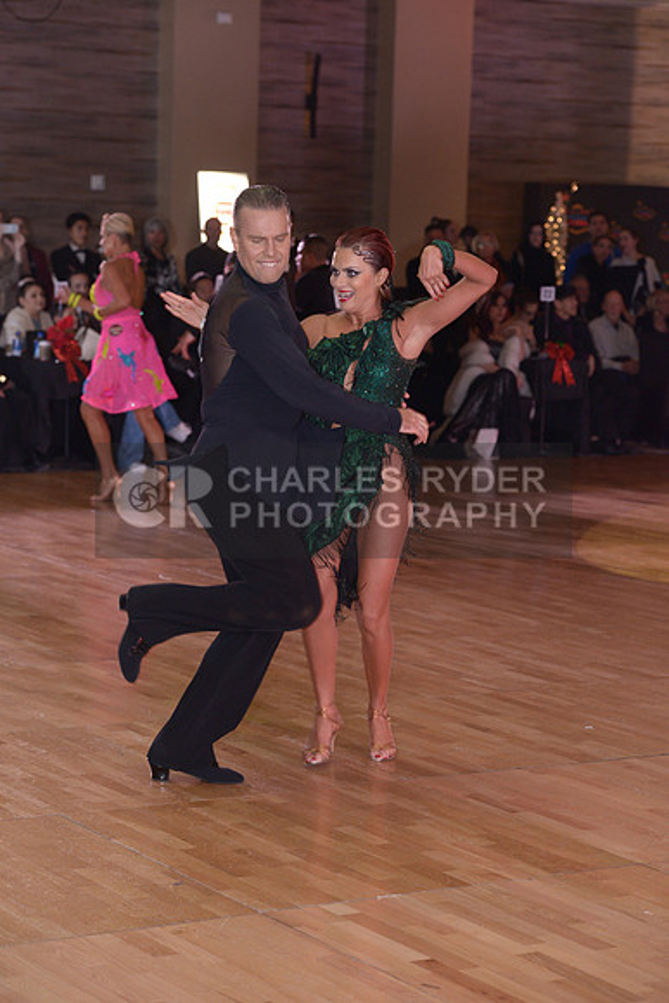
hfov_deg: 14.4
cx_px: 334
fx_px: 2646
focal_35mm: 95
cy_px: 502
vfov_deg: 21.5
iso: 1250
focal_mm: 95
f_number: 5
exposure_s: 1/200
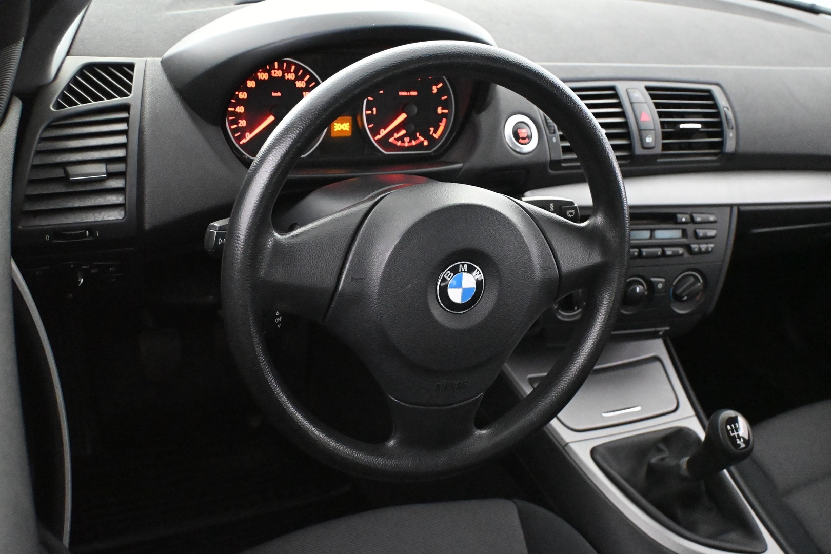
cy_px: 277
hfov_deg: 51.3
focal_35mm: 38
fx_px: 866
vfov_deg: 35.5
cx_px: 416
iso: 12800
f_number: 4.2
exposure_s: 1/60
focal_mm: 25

◆ EXERCISE:
Each line from the one with "focal_35mm: 38" through the last line of the records above must be retyped exactly, and no other line may be given.

◆ RESPONSE BOX:
focal_35mm: 38
fx_px: 866
vfov_deg: 35.5
cx_px: 416
iso: 12800
f_number: 4.2
exposure_s: 1/60
focal_mm: 25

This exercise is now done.